An introduction

Many thanks to Carlos for allowing me to join the group. I have been learning Anniversary for about a month, using the Functional Method books.

My reasons are twofold: first, for its intrinsic interest. As Louis Leslie writes in his introduction to the Functional Method, it is an “intensely fascinating study” — to a degree that has quite surprised me. This fascination has led me, in the past, to dabble in Chinese characters, which though they are perhaps at the opposite pole from Gregg in terms of efficiency, share the characteristic of being in a way a language unto themselves, quite apart from the substratum of Chinese, or as it may be, Japanese, and formerly other tongues in the same cultural sphere, such as Korean and Vietnamese. Hangul, the Korean script, shares with Gregg the characteristic of having been rationally devised to encapsulate the sounds of that language; in the past, it was written interspersed with sinograms, like Japanese.

There is also the practical motive of utility. I write a lot in longhand, and though its slowness is sometimes an advantage in giving time to formulate a sentence in the mind, it often just feels too slow to keep up with thought. Also, my handwriting is awful, and I hope to remedy this with Gregg! Some years ago I taught myself touch typing (using the ergonomically designed Dvorak layout, rather than Qwerty) and I wish I’d mustered the discipline to do so decades sooner: not only is it faster, it’s just more comfortable.

Despite spending half an hour or so almost daily, my progress has been slow; I think I did not take sufficiently to heart the advice to thoroughly master each section before moving on. But it felt to me that if I repeated the material too many times I might just end up learning it by heart.
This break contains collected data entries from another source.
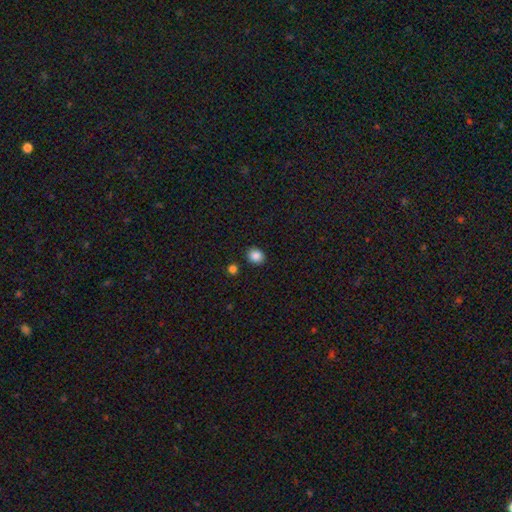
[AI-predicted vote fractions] Smooth or featured?
  - smooth: 86% *
  - star or artifact: 10%
  - featured or disk: 4%
How rounded?
  - round: 73% *
  - in between: 26%
  - cigar-shaped: 1%
Merging?
  - none: 88% *
  - minor disturbance: 7%
  - merger: 3%
  - major disturbance: 2%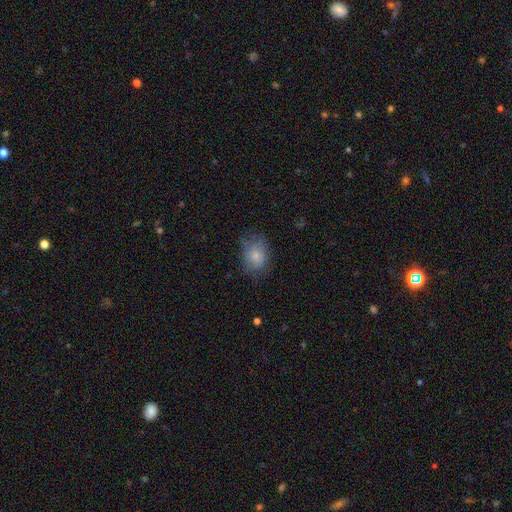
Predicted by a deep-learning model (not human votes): Smooth or featured?
  - smooth: 76% *
  - featured or disk: 16%
  - star or artifact: 9%
How rounded?
  - in between: 63% *
  - round: 36%
  - cigar-shaped: 1%
Merging?
  - none: 58% *
  - minor disturbance: 28%
  - major disturbance: 12%
  - merger: 1%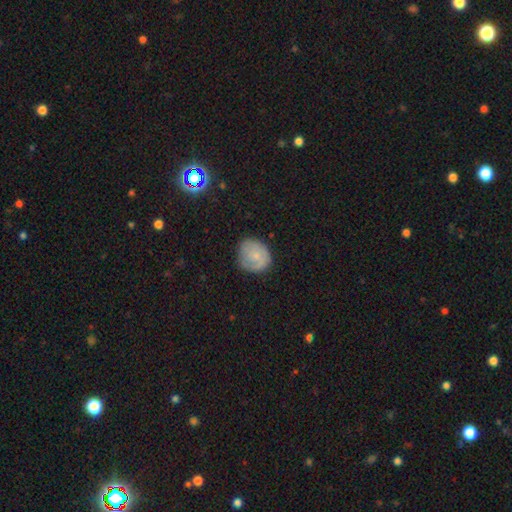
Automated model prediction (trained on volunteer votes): Smooth or featured? smooth (65%)
How rounded? round (79%)
Merging? none (72%)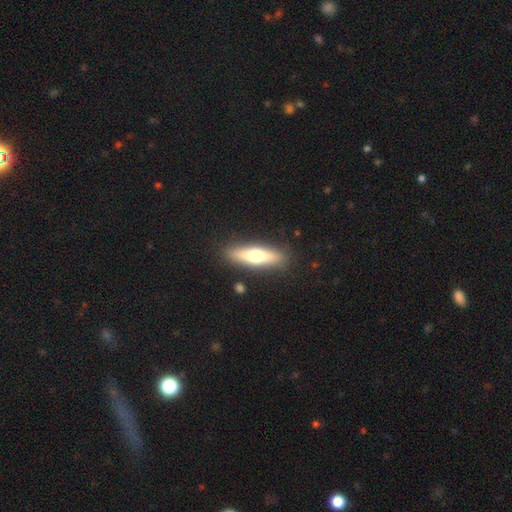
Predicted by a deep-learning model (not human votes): This appears to be a smooth galaxy with no disk features (51%) that is cigar-shaped (67%). Merging: none (87%).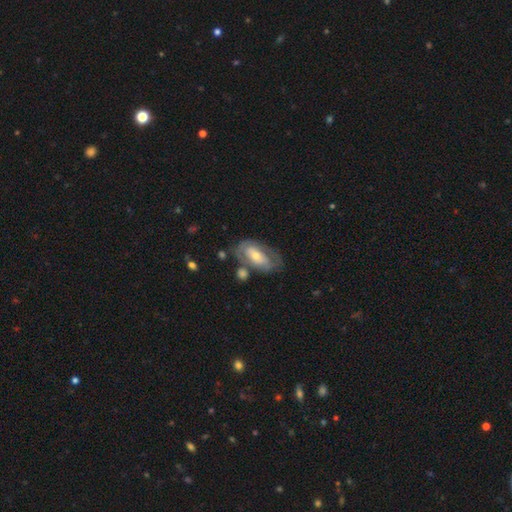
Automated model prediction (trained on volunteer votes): smooth_or_featured: featured or disk (p=0.59) [alt: smooth p=0.35]
disk_edge_on: no (p=0.91) [alt: yes p=0.09]
bar: no (p=0.53) [alt: weak p=0.29]
has_spiral_arms: yes (p=0.56) [alt: no p=0.44]
bulge_size: moderate (p=0.50) [alt: small p=0.42]
merging: none (p=0.56) [alt: minor disturbance p=0.20]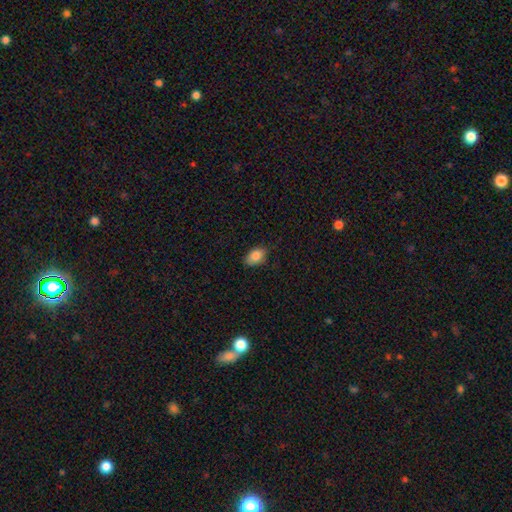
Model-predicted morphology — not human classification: Q: Smooth or featured?
A: smooth (85%); runner-up: star or artifact (8%)
Q: How rounded?
A: in between (87%); runner-up: round (12%)
Q: Merging?
A: none (80%); runner-up: minor disturbance (16%)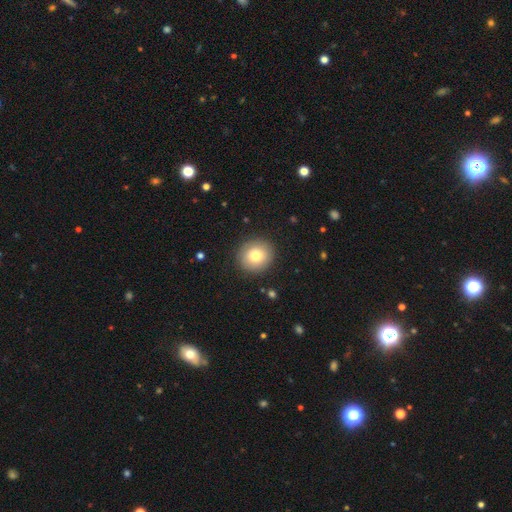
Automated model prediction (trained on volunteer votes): Overall: smooth (79%). How rounded: round (90%). Merging: none (90%).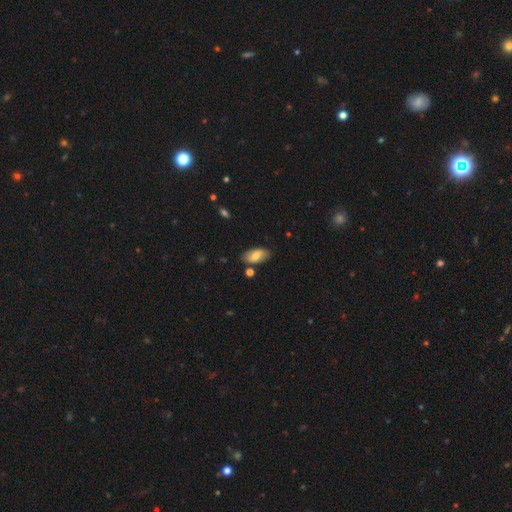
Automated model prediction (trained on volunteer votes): smooth-or-featured: smooth: 74% | featured or disk: 19% | star or artifact: 7%
  how-rounded: in between: 92% | cigar-shaped: 5% | round: 3%
  merging: none: 81% | minor disturbance: 12% | merger: 4% | major disturbance: 2%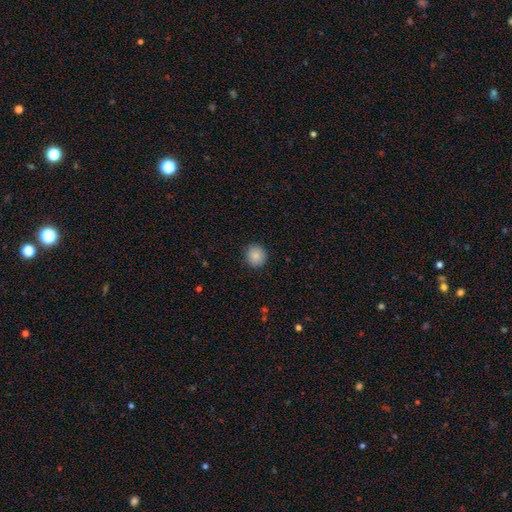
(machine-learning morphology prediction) A smooth galaxy with no disk features (86%) that is round (89%).

Vote fractions:
- Smooth or featured? smooth: 86% / star or artifact: 9% / featured or disk: 5%
- How rounded? round: 89% / in between: 10% / cigar-shaped: 1%
- Merging? none: 89% / minor disturbance: 8% / major disturbance: 2% / merger: 1%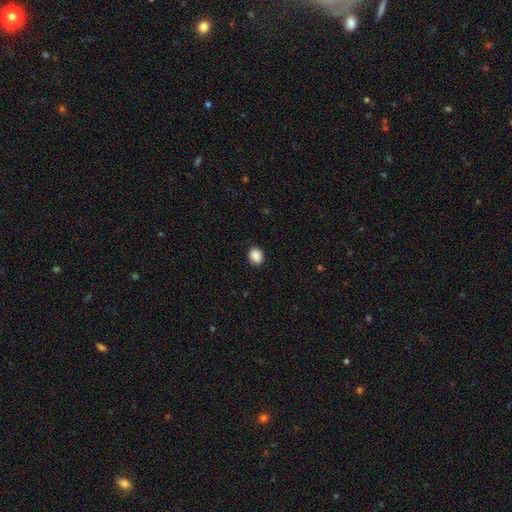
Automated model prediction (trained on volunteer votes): Smooth or featured? smooth (88%)
How rounded? in between (50%)
Merging? none (88%)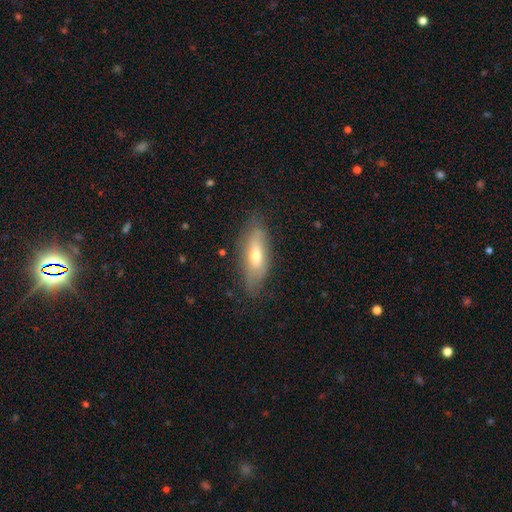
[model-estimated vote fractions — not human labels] smooth_or_featured: smooth (p=0.54) [alt: featured or disk p=0.40]
how_rounded: in between (p=0.61) [alt: cigar-shaped p=0.36]
merging: none (p=0.74) [alt: minor disturbance p=0.20]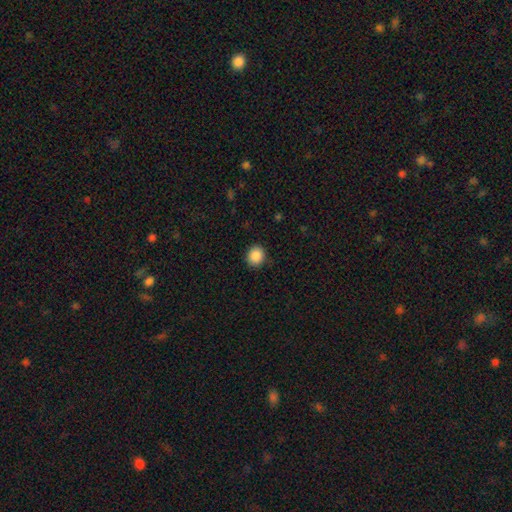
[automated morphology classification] smooth 89%, star or artifact 9%, featured or disk 3%. Down the decision tree: how rounded — round (78%); merging — none (90%).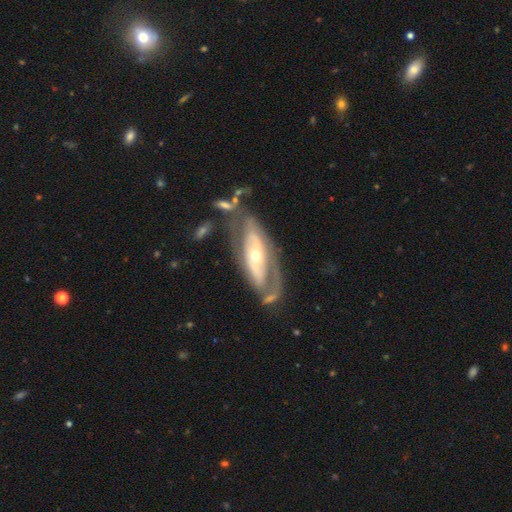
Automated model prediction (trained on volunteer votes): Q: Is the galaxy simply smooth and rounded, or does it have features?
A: featured or disk — 81%.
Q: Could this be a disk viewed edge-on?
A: no — 88%.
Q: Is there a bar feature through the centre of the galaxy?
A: no — 61%.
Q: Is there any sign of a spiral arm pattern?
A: yes — 74%.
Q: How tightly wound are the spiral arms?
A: tight — 47%.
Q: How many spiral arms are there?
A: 2 — 58%.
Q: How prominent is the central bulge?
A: moderate — 48%.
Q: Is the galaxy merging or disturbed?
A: none — 55%.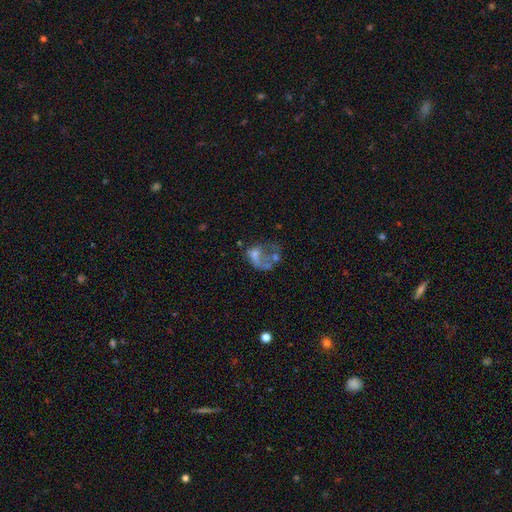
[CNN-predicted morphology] This is possibly a featured or disk galaxy (48%). Merging: marginally major disturbance (43%).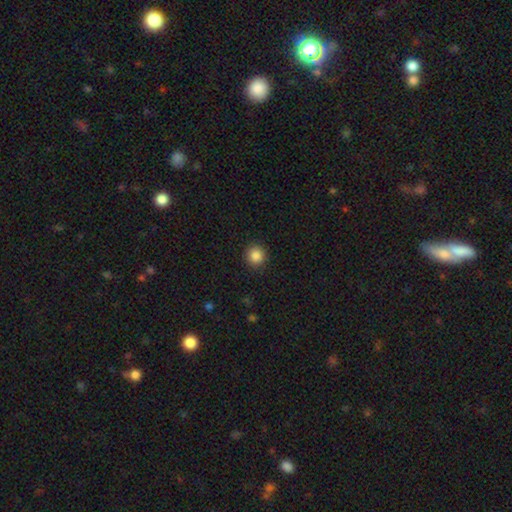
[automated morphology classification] Smooth or featured? smooth (87%)
How rounded? round (94%)
Merging? none (92%)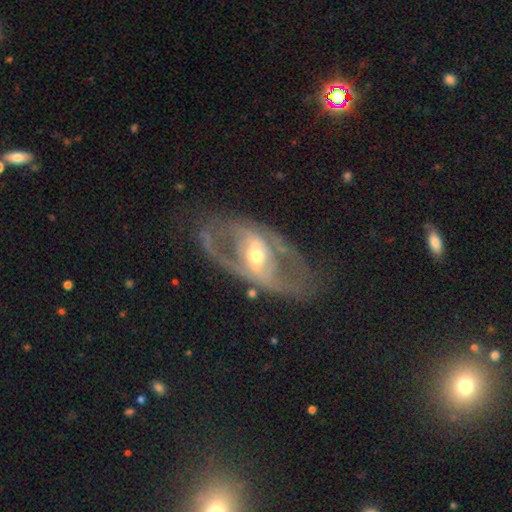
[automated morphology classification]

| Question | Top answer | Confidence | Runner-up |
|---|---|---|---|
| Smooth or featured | featured or disk | 84% | smooth (11%) |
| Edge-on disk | no | 92% | yes (8%) |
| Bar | strong | 37% | weak (36%) |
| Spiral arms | yes | 69% | no (31%) |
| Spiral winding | medium | 46% | tight (30%) |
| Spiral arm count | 2 | 75% | can't tell (15%) |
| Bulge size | moderate | 55% | small (38%) |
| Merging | none | 66% | minor disturbance (17%) |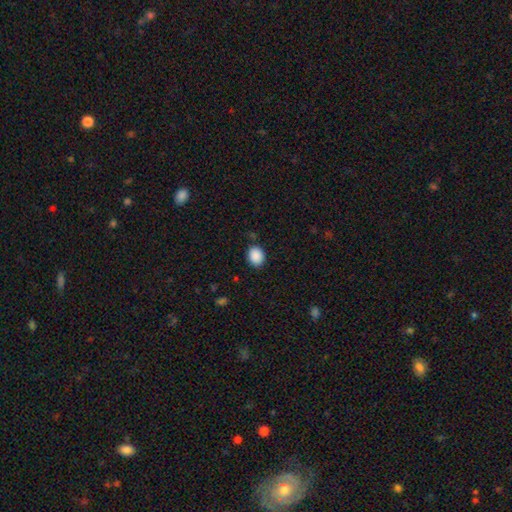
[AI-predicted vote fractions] Morphology: type=smooth (89%); roundness=round (51%); merging=none (86%).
I was interested to discover from posts here that there is more practice material available that is graded according to the progression of the book.

I chose Anniversary because it is “hardcore”, though perhaps Simplified would have been a good place to start too.

One question at this point, would it be a bad thing to begin using what I already know, especially the short forms such as “that”, “that is”, “without”, “with the”, and so on, sprinkling them amongst my longhand?